Below is the abstract for “Using Peacemaking Circles to Indigenize Tribal Child Welfare,” available for download on SSRN.
Historical child welfare policies explicitly aimed to exterminate Indigenous culture and disrupt tribal cohesion. The remnants of these policies form the foundation for the contemporary child welfare system. These policies view the child as an isolated and interchangeable asset, over which parents enjoy property-like rights, and in which the child welfare system is incentivized to “save” children from perceived economic, cultural, and geographic ills through an adversarial process. Extended family, community members, and cultural connections have minimal voice or value. These underpinnings inform federal policies that influence all child welfare systems, including tribal child welfare systems. The result is that tribal child welfare systems perpetuate the individual, rights-centric, adversarial child welfare system that harms Indigenous families.
Indigenous children have the right to maintain connections to their Indigenous family, tribal nation, culture, and cultural education.
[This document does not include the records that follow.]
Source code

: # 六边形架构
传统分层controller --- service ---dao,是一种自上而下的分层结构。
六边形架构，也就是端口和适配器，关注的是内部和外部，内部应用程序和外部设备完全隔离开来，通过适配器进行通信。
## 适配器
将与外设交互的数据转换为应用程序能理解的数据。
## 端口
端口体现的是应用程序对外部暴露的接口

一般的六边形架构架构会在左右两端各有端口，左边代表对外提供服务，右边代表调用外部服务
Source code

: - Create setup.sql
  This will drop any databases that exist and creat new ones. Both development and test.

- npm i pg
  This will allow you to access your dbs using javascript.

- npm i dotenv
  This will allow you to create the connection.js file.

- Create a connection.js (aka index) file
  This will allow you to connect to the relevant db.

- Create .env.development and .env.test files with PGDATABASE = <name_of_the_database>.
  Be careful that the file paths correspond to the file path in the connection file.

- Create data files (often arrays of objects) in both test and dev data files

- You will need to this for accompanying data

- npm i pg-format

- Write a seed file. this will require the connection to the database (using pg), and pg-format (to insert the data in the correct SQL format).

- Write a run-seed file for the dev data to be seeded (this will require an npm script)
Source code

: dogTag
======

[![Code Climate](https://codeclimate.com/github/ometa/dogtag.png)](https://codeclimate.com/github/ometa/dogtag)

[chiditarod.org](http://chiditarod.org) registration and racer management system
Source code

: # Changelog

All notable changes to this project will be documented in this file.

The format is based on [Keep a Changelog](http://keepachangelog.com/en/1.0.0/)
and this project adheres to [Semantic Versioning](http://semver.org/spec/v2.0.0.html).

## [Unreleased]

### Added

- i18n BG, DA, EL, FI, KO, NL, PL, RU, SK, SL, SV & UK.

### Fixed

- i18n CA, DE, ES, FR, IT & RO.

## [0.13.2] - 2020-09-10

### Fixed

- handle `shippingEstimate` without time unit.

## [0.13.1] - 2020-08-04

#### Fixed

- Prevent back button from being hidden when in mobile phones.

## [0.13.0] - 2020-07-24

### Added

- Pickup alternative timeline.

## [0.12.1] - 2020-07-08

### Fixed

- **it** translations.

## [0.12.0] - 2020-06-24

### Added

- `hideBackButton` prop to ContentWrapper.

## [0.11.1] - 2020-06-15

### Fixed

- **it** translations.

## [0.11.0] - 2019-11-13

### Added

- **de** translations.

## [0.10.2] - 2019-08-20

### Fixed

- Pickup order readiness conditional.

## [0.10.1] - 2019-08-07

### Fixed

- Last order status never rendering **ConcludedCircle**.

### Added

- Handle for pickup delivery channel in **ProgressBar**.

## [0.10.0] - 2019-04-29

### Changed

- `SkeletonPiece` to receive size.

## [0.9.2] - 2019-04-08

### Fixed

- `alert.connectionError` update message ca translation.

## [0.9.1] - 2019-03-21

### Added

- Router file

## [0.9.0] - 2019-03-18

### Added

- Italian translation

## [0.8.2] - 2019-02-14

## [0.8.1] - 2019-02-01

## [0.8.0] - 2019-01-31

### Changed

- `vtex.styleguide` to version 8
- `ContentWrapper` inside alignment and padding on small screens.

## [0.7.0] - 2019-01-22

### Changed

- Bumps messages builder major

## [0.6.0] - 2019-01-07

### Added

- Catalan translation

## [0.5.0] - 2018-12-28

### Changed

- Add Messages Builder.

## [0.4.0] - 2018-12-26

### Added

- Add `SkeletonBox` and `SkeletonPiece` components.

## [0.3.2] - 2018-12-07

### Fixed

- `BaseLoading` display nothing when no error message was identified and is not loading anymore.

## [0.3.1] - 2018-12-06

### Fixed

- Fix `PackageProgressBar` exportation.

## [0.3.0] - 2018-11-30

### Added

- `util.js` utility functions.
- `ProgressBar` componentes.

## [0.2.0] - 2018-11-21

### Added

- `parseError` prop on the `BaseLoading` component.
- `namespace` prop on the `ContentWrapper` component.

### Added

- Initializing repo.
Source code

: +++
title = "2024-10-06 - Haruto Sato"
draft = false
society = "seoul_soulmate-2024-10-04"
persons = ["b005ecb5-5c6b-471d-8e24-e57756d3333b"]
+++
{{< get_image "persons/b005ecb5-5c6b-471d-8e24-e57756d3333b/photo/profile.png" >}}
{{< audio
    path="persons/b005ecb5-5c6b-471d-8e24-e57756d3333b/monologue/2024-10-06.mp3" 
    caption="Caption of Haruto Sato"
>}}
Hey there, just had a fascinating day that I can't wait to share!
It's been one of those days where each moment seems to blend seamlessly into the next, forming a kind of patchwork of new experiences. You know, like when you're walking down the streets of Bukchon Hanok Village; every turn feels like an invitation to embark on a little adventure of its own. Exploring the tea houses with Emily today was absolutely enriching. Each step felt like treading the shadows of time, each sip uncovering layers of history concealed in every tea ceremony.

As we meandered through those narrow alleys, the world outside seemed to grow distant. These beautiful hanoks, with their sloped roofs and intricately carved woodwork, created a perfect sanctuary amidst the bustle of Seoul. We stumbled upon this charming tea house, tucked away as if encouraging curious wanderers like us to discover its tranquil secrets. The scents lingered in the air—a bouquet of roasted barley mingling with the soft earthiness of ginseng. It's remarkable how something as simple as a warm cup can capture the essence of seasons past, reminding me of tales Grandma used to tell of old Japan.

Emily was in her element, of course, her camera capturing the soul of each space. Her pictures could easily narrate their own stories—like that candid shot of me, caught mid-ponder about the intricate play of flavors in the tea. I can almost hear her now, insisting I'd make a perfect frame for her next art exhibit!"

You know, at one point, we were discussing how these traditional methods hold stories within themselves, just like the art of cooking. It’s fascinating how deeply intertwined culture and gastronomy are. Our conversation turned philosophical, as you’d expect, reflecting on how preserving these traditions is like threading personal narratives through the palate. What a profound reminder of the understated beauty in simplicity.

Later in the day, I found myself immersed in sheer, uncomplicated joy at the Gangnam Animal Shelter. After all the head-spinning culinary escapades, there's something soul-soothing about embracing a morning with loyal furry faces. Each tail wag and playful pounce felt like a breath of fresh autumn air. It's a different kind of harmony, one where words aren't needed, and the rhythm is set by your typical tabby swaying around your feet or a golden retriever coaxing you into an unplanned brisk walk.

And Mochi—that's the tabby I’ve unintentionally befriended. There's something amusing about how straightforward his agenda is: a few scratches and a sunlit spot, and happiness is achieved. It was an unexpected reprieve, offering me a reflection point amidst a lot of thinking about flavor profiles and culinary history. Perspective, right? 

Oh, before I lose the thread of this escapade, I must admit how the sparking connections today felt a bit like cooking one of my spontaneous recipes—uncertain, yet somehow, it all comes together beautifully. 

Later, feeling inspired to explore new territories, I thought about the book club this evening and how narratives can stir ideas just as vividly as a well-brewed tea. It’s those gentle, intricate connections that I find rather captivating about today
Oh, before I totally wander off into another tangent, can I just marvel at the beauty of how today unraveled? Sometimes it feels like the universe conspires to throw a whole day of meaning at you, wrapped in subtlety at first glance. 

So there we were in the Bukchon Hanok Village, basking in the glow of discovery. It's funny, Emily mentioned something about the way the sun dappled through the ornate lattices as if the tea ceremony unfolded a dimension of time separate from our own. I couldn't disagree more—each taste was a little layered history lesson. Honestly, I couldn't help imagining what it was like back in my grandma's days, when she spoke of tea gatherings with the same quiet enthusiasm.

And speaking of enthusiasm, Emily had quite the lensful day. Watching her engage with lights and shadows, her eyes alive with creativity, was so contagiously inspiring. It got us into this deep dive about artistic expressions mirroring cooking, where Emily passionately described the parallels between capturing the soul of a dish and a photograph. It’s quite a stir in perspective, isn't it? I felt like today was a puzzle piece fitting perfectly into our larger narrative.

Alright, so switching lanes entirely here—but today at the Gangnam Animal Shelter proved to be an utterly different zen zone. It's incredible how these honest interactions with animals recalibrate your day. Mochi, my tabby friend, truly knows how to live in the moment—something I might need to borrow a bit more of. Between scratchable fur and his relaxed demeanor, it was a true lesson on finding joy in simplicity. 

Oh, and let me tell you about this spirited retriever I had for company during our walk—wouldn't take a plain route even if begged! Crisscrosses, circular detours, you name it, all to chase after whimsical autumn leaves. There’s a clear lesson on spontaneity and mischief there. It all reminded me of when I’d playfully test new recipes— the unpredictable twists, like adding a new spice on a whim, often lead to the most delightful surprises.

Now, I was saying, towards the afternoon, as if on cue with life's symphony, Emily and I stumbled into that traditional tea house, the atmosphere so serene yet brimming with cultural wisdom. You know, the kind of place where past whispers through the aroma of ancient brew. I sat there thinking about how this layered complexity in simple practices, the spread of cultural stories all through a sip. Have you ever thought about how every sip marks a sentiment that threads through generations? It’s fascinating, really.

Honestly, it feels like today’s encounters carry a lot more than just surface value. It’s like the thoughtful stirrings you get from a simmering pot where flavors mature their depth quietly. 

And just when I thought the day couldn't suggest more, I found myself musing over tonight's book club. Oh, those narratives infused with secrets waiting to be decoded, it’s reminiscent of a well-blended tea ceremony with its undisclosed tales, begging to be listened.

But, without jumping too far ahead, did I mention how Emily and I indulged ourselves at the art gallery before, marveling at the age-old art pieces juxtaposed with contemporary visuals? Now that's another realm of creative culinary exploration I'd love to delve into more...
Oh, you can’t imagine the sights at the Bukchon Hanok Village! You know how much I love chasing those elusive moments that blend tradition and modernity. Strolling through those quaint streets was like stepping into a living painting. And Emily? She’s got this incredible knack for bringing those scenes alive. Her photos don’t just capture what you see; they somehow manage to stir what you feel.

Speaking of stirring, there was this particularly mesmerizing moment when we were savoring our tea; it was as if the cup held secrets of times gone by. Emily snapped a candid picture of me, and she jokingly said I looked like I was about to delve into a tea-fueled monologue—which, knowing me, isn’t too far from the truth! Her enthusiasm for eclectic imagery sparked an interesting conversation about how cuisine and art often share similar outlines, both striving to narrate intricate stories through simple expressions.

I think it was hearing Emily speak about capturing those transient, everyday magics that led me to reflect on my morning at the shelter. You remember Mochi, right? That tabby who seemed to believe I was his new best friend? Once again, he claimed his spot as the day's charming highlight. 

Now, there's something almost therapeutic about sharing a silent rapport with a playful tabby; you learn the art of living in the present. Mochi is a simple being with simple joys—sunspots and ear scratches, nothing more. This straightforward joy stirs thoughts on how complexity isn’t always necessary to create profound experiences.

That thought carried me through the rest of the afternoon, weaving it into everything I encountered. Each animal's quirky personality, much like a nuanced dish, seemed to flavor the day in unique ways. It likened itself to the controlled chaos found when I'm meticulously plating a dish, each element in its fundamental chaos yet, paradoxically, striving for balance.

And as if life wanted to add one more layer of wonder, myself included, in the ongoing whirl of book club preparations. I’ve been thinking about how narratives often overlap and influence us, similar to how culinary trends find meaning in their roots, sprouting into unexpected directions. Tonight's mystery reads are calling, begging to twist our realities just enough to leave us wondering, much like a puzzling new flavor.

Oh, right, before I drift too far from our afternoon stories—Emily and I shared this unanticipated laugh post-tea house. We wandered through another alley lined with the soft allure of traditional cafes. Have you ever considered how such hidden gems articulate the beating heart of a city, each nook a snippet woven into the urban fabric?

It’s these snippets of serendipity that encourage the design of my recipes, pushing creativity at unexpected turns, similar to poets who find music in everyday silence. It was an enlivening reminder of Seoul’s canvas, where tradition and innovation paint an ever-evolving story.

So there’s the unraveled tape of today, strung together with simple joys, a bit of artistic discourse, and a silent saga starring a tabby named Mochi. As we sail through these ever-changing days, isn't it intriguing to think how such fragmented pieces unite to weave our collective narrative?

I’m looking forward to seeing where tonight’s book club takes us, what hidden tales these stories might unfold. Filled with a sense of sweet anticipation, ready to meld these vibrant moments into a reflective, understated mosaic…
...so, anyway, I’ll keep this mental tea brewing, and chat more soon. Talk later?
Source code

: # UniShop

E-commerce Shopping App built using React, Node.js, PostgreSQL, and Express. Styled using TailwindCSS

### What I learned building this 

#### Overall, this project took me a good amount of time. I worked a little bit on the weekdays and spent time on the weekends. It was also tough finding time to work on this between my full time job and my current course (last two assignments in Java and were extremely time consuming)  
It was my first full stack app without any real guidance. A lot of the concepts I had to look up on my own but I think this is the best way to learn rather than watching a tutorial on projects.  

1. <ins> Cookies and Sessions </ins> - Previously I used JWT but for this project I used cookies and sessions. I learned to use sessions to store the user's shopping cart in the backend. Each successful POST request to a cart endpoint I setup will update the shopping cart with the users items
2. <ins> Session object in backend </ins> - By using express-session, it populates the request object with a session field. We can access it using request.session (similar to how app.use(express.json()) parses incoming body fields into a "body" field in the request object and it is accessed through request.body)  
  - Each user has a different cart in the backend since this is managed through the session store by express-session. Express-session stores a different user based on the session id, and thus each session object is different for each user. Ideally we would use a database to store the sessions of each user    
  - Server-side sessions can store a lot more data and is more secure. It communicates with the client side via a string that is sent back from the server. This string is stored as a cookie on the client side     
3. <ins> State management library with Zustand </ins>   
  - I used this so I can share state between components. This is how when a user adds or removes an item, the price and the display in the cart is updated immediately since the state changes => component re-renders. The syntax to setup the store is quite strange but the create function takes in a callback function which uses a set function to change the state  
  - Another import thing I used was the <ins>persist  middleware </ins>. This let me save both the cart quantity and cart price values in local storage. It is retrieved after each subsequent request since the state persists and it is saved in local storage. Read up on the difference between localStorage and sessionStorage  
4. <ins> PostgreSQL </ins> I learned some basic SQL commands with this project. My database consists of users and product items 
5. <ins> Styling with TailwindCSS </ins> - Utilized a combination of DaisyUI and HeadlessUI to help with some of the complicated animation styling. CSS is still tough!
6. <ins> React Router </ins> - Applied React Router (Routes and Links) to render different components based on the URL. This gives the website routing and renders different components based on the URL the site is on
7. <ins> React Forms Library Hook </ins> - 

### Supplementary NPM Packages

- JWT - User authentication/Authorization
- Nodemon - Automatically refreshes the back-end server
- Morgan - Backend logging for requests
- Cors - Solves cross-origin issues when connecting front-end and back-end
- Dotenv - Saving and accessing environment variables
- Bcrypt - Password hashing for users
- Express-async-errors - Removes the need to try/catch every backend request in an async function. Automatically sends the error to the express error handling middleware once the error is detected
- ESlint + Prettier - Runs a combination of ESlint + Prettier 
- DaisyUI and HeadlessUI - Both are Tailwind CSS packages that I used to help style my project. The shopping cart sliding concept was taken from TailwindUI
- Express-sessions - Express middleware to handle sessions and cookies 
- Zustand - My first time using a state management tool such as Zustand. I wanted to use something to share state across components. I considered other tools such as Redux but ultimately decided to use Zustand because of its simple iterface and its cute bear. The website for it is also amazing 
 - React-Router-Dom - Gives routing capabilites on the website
These rights translate into obligations the community owes to the child to ensure that these connections are robust. Tradition-based systems of dispute resolution—frequently called “peacemaking,” among other names, but which we will call “circle processes”—offer a hopeful alternative.
Circle processes are rooted in an Indigenous worldview that perceives an issue, particularly a child welfare issue, as evidence of community imbalance that directly impacts the community, and conversely, imparts an obligation on the community to respond. Through the circle, family and community can complete their natural reciprocal relationship.
Tribal child welfare has the potential to be a transformative system that promotes community, family, and children’s health and the self-determination and sovereignty of tribes. This Article outlines the ways in which the modern tribal child welfare system has been structured to compartmentalize families and perpetuate historical federal policies of Indian family separation. This Article then suggests that circle processes are a framework for re-Indigenizing the tribal child welfare system to not just improve outcomes (for which it has the potential to do), but to also honor the interconnected, responsibility oriented worldview of Indigenous communities. Ultimately, however, tribes should lead that re-Indigenization process, whether through a circle process framework or otherwise.